Текст страницы
>>>>>
Между тем, я охотно признаю, что общие рамки социологии действия, как она представлена в этой книге, еще слишком отмечены моим глубоким желанием подчеркнуть центральную значимость историчности и общественных движений. Это вызывает критику с разных сторон, исходящую от других исследовательских областей и подходов. Но главное состоит в утверждении необходимости — и возможности — реконструировать социологическое знание, которое было бы наделено такой связностью и разнообразием, чтобы не оставалось ничему завидовать в классической социологии. Центральное значение, которое она приписывала понятиям современности, общества, института, не помешало значительным расхождениям между Дюркгеймом и Вебером. Почему должно быть иначе в том случае, когда эти идеи уступили место понятиям историчности, общественного движения, способа развития? Социологическая мысль вовсе не требует унификации, но она должна прежде всего остерегаться бессвязности. Поэтому важно ясно определить рамки дебатов, составляющих ее богатство, и посредством которых она прогрессирует.
Возможны два рода подобных дебатов. Прежде всего, проблема заключается в том, что область социального не покрывает всей совокупности опыта. С одной стороны, за ее пределы выходит специфическая деятельность государства (агента войны, мира, исторической трансформации), с другой, индивидуализм, межличностные отношения, рыночные стратегии. Где тогда проходят границы социальной системы, понятой как самоорганизующееся и [:33] саморегулирующееся целое? Кроме того, каким образом внутри самой общественной системы комбинируются ее освещенная сторона (действие и изменение) и ее затемненная сторона (порядок и кризис)? Здесь в самой радикальной формулировке находим проблему, которая была центральной уже в классической социологии: как одновременно понять порядок и движение?
Пытаясь таким образом формулировать большие социологические проблемы, скоро замечаем, что так называемые споры школ скорее свидетельствуют о параллельных, хотя и мало скоординированных усилиях постичь многочисленные аспекты общественной жизни. Решающее условие для выработки связного знания об общественной жизни заключается в том, чтобы каждый как можно лучше определял свои цели, формулировал гипотезы, разъяснял свою аргументацию. Что касается меня, то в этом заключено, как я считаю, право на существование этой книги.
<<<<<
Сведения
>>>>>
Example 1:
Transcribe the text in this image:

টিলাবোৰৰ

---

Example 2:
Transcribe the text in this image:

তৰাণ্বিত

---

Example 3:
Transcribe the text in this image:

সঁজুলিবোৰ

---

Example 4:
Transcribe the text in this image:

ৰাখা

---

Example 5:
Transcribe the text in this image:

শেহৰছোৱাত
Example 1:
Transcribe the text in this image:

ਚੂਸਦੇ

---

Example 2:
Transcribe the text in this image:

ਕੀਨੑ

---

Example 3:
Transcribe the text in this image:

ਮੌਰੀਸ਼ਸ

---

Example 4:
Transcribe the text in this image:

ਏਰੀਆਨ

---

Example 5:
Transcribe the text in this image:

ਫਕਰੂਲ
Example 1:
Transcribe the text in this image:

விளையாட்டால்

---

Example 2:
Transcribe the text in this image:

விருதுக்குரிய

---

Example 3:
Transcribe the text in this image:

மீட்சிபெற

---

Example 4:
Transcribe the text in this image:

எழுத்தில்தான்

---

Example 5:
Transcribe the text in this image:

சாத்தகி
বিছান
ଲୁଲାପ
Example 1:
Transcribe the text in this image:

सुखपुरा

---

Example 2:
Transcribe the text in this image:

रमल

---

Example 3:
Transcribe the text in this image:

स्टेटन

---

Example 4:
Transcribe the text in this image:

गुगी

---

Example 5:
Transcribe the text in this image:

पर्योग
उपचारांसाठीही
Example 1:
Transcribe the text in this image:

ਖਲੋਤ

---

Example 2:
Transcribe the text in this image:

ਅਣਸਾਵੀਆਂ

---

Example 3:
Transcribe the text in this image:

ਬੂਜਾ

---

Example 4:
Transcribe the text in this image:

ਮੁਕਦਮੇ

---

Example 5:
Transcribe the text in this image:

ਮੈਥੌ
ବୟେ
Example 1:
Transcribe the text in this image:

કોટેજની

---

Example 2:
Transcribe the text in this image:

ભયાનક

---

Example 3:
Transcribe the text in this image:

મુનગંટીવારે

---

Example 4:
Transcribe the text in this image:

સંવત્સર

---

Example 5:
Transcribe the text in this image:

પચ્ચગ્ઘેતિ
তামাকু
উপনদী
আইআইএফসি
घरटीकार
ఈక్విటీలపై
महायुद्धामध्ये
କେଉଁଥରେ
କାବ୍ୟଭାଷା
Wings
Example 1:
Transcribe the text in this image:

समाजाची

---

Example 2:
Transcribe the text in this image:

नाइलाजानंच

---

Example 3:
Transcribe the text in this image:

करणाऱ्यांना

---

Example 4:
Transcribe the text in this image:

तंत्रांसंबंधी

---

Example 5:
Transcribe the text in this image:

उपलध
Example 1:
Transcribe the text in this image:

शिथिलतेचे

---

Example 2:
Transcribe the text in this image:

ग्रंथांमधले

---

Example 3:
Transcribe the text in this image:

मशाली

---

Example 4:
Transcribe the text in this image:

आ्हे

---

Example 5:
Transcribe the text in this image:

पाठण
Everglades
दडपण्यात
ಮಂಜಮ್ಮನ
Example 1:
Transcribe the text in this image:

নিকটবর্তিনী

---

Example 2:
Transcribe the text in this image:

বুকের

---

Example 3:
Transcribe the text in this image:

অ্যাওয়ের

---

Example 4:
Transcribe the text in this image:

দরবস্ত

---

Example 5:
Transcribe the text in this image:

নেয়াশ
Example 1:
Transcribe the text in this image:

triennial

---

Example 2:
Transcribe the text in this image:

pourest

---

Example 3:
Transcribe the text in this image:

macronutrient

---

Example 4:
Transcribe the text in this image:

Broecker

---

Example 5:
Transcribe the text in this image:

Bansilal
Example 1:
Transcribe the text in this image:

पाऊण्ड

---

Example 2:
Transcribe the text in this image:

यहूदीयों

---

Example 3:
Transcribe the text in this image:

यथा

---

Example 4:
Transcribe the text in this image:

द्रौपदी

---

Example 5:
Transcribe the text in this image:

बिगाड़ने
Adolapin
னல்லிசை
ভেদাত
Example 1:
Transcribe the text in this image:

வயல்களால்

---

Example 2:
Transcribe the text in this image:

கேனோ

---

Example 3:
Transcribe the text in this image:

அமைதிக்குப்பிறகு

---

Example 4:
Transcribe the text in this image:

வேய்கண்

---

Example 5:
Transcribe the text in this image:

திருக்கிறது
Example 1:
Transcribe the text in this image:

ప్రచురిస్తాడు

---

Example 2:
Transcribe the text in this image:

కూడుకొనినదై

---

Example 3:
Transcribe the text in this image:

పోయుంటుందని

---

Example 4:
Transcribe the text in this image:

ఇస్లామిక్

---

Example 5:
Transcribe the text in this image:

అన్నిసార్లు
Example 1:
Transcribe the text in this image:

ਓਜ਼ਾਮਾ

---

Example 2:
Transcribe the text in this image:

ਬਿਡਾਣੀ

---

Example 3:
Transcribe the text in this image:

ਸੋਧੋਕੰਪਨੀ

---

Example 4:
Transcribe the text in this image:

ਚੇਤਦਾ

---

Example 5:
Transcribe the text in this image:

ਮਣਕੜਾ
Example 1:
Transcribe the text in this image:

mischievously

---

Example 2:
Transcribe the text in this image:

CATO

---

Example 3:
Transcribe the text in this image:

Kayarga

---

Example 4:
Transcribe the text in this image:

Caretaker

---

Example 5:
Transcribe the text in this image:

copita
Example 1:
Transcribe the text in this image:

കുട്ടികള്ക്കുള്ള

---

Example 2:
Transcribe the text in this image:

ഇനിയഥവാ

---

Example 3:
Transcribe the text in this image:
<<<<<
Задания
a: Перечислите все, что, согласно тексту страницы, выходит за пределы области социального.
b: Что в тексте страницы названо затемненной стороной общественной системы?

Ответы
a: Специфическая деятельность государства (агента войны, мира, исторической трансформации), индивидуализм, межличностные отношения, рыночные стратегии.

b: Порядок и кризис.